GIVEN DATA:
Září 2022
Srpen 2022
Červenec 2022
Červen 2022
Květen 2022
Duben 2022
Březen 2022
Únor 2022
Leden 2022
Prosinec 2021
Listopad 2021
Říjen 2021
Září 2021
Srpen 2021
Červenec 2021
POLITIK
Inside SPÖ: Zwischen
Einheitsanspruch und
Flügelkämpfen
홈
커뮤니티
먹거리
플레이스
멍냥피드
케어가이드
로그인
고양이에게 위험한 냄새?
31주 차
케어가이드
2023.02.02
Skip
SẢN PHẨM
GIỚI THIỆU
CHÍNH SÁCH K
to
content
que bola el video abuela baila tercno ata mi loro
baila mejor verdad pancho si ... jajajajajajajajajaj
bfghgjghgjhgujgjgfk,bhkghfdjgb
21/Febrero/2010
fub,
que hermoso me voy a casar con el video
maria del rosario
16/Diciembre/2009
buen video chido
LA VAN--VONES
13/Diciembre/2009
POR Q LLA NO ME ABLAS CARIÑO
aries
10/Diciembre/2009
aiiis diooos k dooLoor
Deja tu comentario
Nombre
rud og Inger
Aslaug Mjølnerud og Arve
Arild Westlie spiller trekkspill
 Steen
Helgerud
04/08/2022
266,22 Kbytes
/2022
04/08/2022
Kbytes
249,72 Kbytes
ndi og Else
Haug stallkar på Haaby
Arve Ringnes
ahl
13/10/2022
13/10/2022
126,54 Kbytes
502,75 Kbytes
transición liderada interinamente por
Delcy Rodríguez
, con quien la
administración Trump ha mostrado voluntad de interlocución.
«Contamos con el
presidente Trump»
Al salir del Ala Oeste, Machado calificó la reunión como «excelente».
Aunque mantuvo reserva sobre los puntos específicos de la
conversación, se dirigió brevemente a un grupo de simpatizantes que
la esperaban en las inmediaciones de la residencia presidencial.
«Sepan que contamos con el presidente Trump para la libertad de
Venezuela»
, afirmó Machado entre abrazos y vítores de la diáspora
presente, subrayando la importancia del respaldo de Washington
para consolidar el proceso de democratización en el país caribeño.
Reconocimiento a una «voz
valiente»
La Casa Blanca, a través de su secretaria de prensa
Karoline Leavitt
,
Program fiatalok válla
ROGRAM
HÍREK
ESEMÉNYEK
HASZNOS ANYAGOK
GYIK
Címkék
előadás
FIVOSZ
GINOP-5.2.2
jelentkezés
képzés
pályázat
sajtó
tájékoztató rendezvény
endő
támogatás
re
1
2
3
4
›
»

WHAT YOU ARE ASKED TO DO:
Pull out each line of the listing that holds the string "Arve".

SOLUTION TO THE EXERCISE:
Aslaug Mjølnerud og Arve
Arve Ringnes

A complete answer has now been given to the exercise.